On 22 July 2016, Ali Sonboly, a German of Iranian origins with psychiatric problems and an insane passion for video games, opened fire in a shopping mall in Munich and killed nine people. He was not related  to the Islamic State.

On 24 July,  in Reutlingen, near Stuttgart, a Syrian asylum-seeker killed a woman with a machete, apparently for sentimental reasons.

On the same day, Mohammed Delel, another Syrian asylum seeker, detonated an explosive device in his backpack during a music festival in Ansbach.


What do the German attacks have in common?


What do the German attacks have in common? First of all, they were committed by asylum seekers, immigrants, and other foreigners who were naturalised Germans citizens. They also show the failure of Germany’s policies of reception and integration.

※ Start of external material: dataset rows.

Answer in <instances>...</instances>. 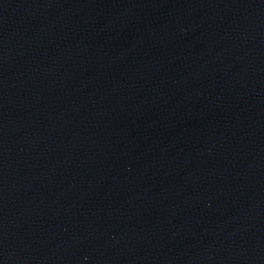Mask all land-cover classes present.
I'll return each instance as SVG.
<instances>
[{
	"label": "water",
	"instance_id": "water-1",
	"mask_svg": "<svg viewBox=\"0 0 264 264\" xmlns=\"http://www.w3.org/2000/svg\"><path fill=\"white\" fill-rule=\"evenodd\" d=\"M0 264H264V0H0Z\"/></svg>",
	"mask_w": 264,
	"mask_h": 264
}]
</instances>
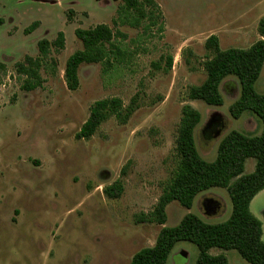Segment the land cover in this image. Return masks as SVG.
<instances>
[{
    "label": "rangeland",
    "instance_id": "obj_1",
    "mask_svg": "<svg viewBox=\"0 0 264 264\" xmlns=\"http://www.w3.org/2000/svg\"><path fill=\"white\" fill-rule=\"evenodd\" d=\"M153 2L155 8L146 5L135 24L137 16L123 11L120 0H0V264H128L137 251L154 245L162 227L176 226L187 214L208 224L230 216L227 192L212 188L197 195L190 209L167 205L162 226L141 219L175 172L185 105L200 113L194 138L207 162L230 131L260 134L255 115L233 119L229 113L239 96L235 78L220 84L218 107L189 100L188 90L205 79L207 38L216 36L221 50L246 49L262 39L264 0ZM101 24L114 35L109 63L80 65L78 87L71 91L64 69L82 49L75 30ZM59 33L63 48L52 45L42 57L38 42L52 43ZM26 57L42 61V82L32 91L16 72ZM254 89L264 94V65ZM113 98L121 101L122 116H109L90 139L77 140L93 103ZM127 109L132 112L124 120ZM254 166L247 159L244 174ZM117 181L121 196L107 198L103 189ZM206 200L218 203L215 214H205ZM250 211L262 223L264 241V190ZM209 253L222 254L228 264H248L234 250ZM197 256L195 245L179 242L166 264H195Z\"/></svg>",
    "mask_w": 264,
    "mask_h": 264
},
{
    "label": "trees",
    "instance_id": "obj_2",
    "mask_svg": "<svg viewBox=\"0 0 264 264\" xmlns=\"http://www.w3.org/2000/svg\"><path fill=\"white\" fill-rule=\"evenodd\" d=\"M99 1V0H97ZM123 11L134 13L135 24L145 17L146 5L155 8L153 0H120ZM145 3V4H144ZM3 20L0 18V27ZM32 25L29 30H33ZM258 34L262 38L249 48H229L221 50L216 36H210L204 47L210 53L202 63L204 81L188 90V99L200 101L207 106H221L223 99L219 92L220 84L227 77H233L239 85V96L229 107L233 119H239L244 112L255 115L261 123V132L257 136H248L232 130L218 143L216 157L207 162L198 153L194 130L199 124L200 113L190 105L181 111L175 138V172L162 190L152 212L142 215L143 222H166V207L177 202L181 207L190 209L197 195L212 188L224 189L231 202L228 219L218 224H208L192 214L185 215L174 227H162L152 247L137 251L128 264H166L174 246L179 242H188L198 249L195 264H228L225 256L211 255V249L234 250L248 264H264V241L262 223L250 211L253 198L264 190V94H258L254 84L259 79L264 65V20L258 24ZM76 38L82 49L68 57L64 77L69 90L78 87L77 71L82 64L109 63L111 41L114 37L106 25H97L91 29L75 30ZM63 48V34L59 33L52 43L47 40L38 42L39 54L45 57L51 46ZM41 59L26 57L16 64V72L25 77L23 88L32 91L39 87L42 79L39 74ZM171 59H168V67ZM4 65L0 63V71ZM123 108L119 99H104L93 103L88 119L75 135L77 140H88L109 116L121 117ZM132 110L127 109L124 120ZM247 159L255 161L254 170L244 174ZM123 192L120 181L103 189L109 199H118Z\"/></svg>",
    "mask_w": 264,
    "mask_h": 264
},
{
    "label": "water",
    "instance_id": "obj_3",
    "mask_svg": "<svg viewBox=\"0 0 264 264\" xmlns=\"http://www.w3.org/2000/svg\"><path fill=\"white\" fill-rule=\"evenodd\" d=\"M203 209L205 211V214L210 216V215L215 214L219 210V205L216 202L206 200L203 203Z\"/></svg>",
    "mask_w": 264,
    "mask_h": 264
}]
</instances>
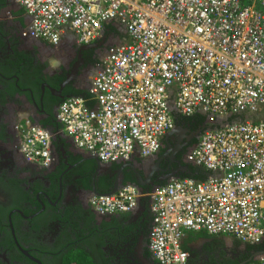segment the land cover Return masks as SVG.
I'll list each match as a JSON object with an SVG mask.
<instances>
[{"label": "built area", "instance_id": "1", "mask_svg": "<svg viewBox=\"0 0 264 264\" xmlns=\"http://www.w3.org/2000/svg\"><path fill=\"white\" fill-rule=\"evenodd\" d=\"M18 3L31 19L22 37L54 47L72 38L82 47L94 45L108 36L109 24L124 30L128 41L109 48L89 97L69 98L58 111L76 148L105 165L130 162L136 152L157 155L175 128V114L246 116L206 130L193 149V167L211 178L172 180L150 197L149 249L158 264L188 263L182 240L189 232L253 246L264 240V0ZM18 129L25 159L49 166V133ZM139 196L125 186L93 196L90 206L101 216L131 213ZM247 264H264V258Z\"/></svg>", "mask_w": 264, "mask_h": 264}, {"label": "flooded vegetation", "instance_id": "2", "mask_svg": "<svg viewBox=\"0 0 264 264\" xmlns=\"http://www.w3.org/2000/svg\"><path fill=\"white\" fill-rule=\"evenodd\" d=\"M13 3L16 4L15 0H0V18ZM119 30L117 38H122L125 32ZM109 35L86 47L63 41L54 47L42 41L47 48L46 58H54L58 64L55 69L47 68L41 55L39 88L35 92L38 107L29 119L32 126L57 130L60 105L78 94L88 93L103 69L109 48L120 40L115 41ZM191 118L182 117L175 124L170 150L161 153V149L150 160L141 161L143 167L139 171L149 197L156 188L185 176L178 174L179 163L193 167L191 153L210 124L207 116L203 122L189 121ZM21 122V117L7 114L0 95V264H63L69 255L78 253L89 257L93 264H145L146 237L134 247L133 234H128L132 239L123 242V236L114 227L116 220L120 224L124 220L122 229L129 233L136 210L122 218L121 214L101 216L90 206L91 198L98 192L97 181L108 176L115 183L119 170L126 164L106 165L98 175L96 168L87 186L83 169L86 160L68 137L54 143L49 166L26 160L21 153L22 136L18 129ZM130 171V168L123 171L126 183L131 177L136 178ZM88 218L93 222H86ZM263 244L264 240L258 246ZM246 257L230 254L216 264H244L251 254ZM208 262L205 256L200 259L191 256L187 264Z\"/></svg>", "mask_w": 264, "mask_h": 264}, {"label": "crops", "instance_id": "3", "mask_svg": "<svg viewBox=\"0 0 264 264\" xmlns=\"http://www.w3.org/2000/svg\"><path fill=\"white\" fill-rule=\"evenodd\" d=\"M15 3L11 7H7L4 15L0 18V95H3L7 114L21 117L23 122L20 125L28 127L32 125L29 119L36 111V107H38L35 86L41 75V72H39L41 55L44 65L51 70L56 68L58 61L54 58H46L48 57V55H45L47 48H44L45 46L41 40L24 39L22 37L23 32L30 26L31 19L25 10L17 4L16 0ZM116 28L120 29L114 24H109L106 26V32L110 33V36L115 40L120 39L121 42H127L128 38L126 35L122 38H117L121 31H116ZM63 42L64 44H71L76 42V40L72 38L70 42L66 40H63ZM90 105L92 106V104ZM59 131L64 133L62 128ZM170 140V136H165L161 140V153H164L167 149L170 150ZM78 153L83 158L84 156H90L80 150H78ZM150 159L143 158L139 152H136L133 162L140 163L142 160L147 161ZM130 172L133 173V171ZM150 199L148 190L143 189V195L139 196V208L136 210V218L133 225L136 232L138 229L137 233L140 235L139 240L141 241L144 240V236L146 237V231L153 226ZM131 213L128 215H131ZM249 246L253 245L242 244L232 237L210 236L204 231L186 233L182 240V248L190 254V257L197 256L200 259L205 256L209 264H216L217 261L224 260L230 254H239L243 257L250 256L255 251H264V249L249 251ZM254 246L258 248V245Z\"/></svg>", "mask_w": 264, "mask_h": 264}, {"label": "water", "instance_id": "4", "mask_svg": "<svg viewBox=\"0 0 264 264\" xmlns=\"http://www.w3.org/2000/svg\"><path fill=\"white\" fill-rule=\"evenodd\" d=\"M171 111H172V113L176 112L174 109H171ZM208 119H209L210 126L207 128V130L215 129L217 127L223 128V127L228 126L229 124H231V122H230L231 118L230 117H228V118H215L213 116H209ZM232 123H234V122H232ZM31 127H34V126L31 125ZM36 128H40V127H36ZM45 131H47L49 133L50 137H51L52 151L55 149V146H54L55 142H57L61 138L62 139H68L67 136L64 133L60 132L59 130H51V131L50 130H45ZM172 134H174V133L171 131L166 136L169 137ZM70 142L73 143L71 140H70ZM84 159H86V160H95L97 162L98 167H97L96 175H98L102 171L103 167L106 166L105 164L100 162V160H98L97 158L92 157V156H84ZM118 163H124L126 165H124L121 168V170H119L111 193L105 194V195L115 194L116 192H118L119 190L124 188L125 186H133V187L138 189V192H139L140 195H143V188L145 186V179L140 174V171H139L143 167V165H142L143 162H140V163L135 162L133 164H130V162H126V163L125 162H118ZM127 168H130L133 171V173H134V175L136 177L134 179L135 181L133 180L134 182L133 181H130V182H127V183L125 182V180H124L125 176L123 177V171L125 169H127ZM178 172H179L178 174H184L185 176H188L190 178L203 176V177H205L207 179V178H211L212 177V174L208 173L207 171H205L202 168H192V167H190L187 164H181V163H179ZM178 174L176 173V175H178ZM176 180H178V179H176ZM170 182L171 181H169V183ZM159 188L160 187L156 188L155 192ZM95 195H100V193L95 191ZM260 258H264V251L252 252L251 258L249 259V262H247V263H251L253 261H257ZM247 263H244V264H247ZM145 264H157V263L155 262V260L147 259V260H145Z\"/></svg>", "mask_w": 264, "mask_h": 264}, {"label": "trees", "instance_id": "5", "mask_svg": "<svg viewBox=\"0 0 264 264\" xmlns=\"http://www.w3.org/2000/svg\"><path fill=\"white\" fill-rule=\"evenodd\" d=\"M37 88H39V85L37 84L35 86V90H37ZM79 97H83V98H88L89 97V93H86V94H78L76 95L75 97L73 98H79ZM205 117L201 116V115H195L194 117H192L189 121H198V122H203L205 121ZM174 120H175V123H178L180 120H182V117L181 116H178V115H175L174 116ZM246 120V116L242 115V116H237V117H233L230 119V122H243ZM61 125H59V127L57 128V130H60L61 129ZM83 169H85V173L84 175L86 176V180H85V183L87 186H89V184L91 183L92 181V178H93V175L96 171V168H97V164L94 160H87L85 161V163H83ZM194 168V167H192ZM187 178H190L188 176H184L181 178V180H184V179H187ZM195 180H199V181H203L205 180L206 178L203 177V176H198V177H195L194 178ZM131 181H133L134 179L131 177L130 179ZM113 186H114V183H113V180L109 179L108 176H103L102 178H100L98 181H97V187H98V192L100 193V195L102 194H109L111 193L112 189H113ZM128 214L129 213H124V214H121L122 218L123 217H128ZM152 215V214H151ZM152 218H153V215H152ZM89 221L87 220L86 222L88 223H91L93 222V219L91 218H88ZM124 220L122 221V223L120 224L118 220H116V223L114 224L115 228L118 230L119 235H121L122 238H124L122 241L123 242H127L129 240H126L127 239H132L129 237L128 234H133V238H134V247L139 243V237L140 235L137 233L138 232V229H137V232H136V229H134V227H129V233H127L126 230H123L122 228V224H123ZM153 222V221H152ZM136 228V227H135ZM120 229V230H119ZM150 232L151 230L148 229L146 231V243H147V248H146V256L148 259H152L154 260V257L149 249V244H150ZM253 249H258V250H263L264 249V244L261 245V246H258L255 247V246H249V251L250 250H253ZM245 259H247L246 256H244ZM63 264H93L92 260L87 257L86 255L84 254H81V253H78V254H74V255H69L67 258H65Z\"/></svg>", "mask_w": 264, "mask_h": 264}, {"label": "clouds", "instance_id": "6", "mask_svg": "<svg viewBox=\"0 0 264 264\" xmlns=\"http://www.w3.org/2000/svg\"><path fill=\"white\" fill-rule=\"evenodd\" d=\"M156 262V261H155ZM157 263V262H156ZM158 264V263H157Z\"/></svg>", "mask_w": 264, "mask_h": 264}]
</instances>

These attacks hit the Western lifestyle, are accomplished in malls, on trains, in music festivals. Although one of the motives behind them is Islam, a religion identified with strong, traditional values, these attacks are an expression of individualist anarchist terrorism.


Nihilism is the answer


Behind these attacks, there is just the nihilism of folks who hate life and show no compassion or empathy for it. It does not matter whether it is their own life or those of other people. In their world of competition, which is total, there is no place for identifying with their neighbours, who simply are video game characters.

If we to analyse these attacks, we need to read what Nietzsche wrote on nihilism, Dostoevsky’s novel Demons and the existential analysis lead by Martin Heidegger in his book Being and Time.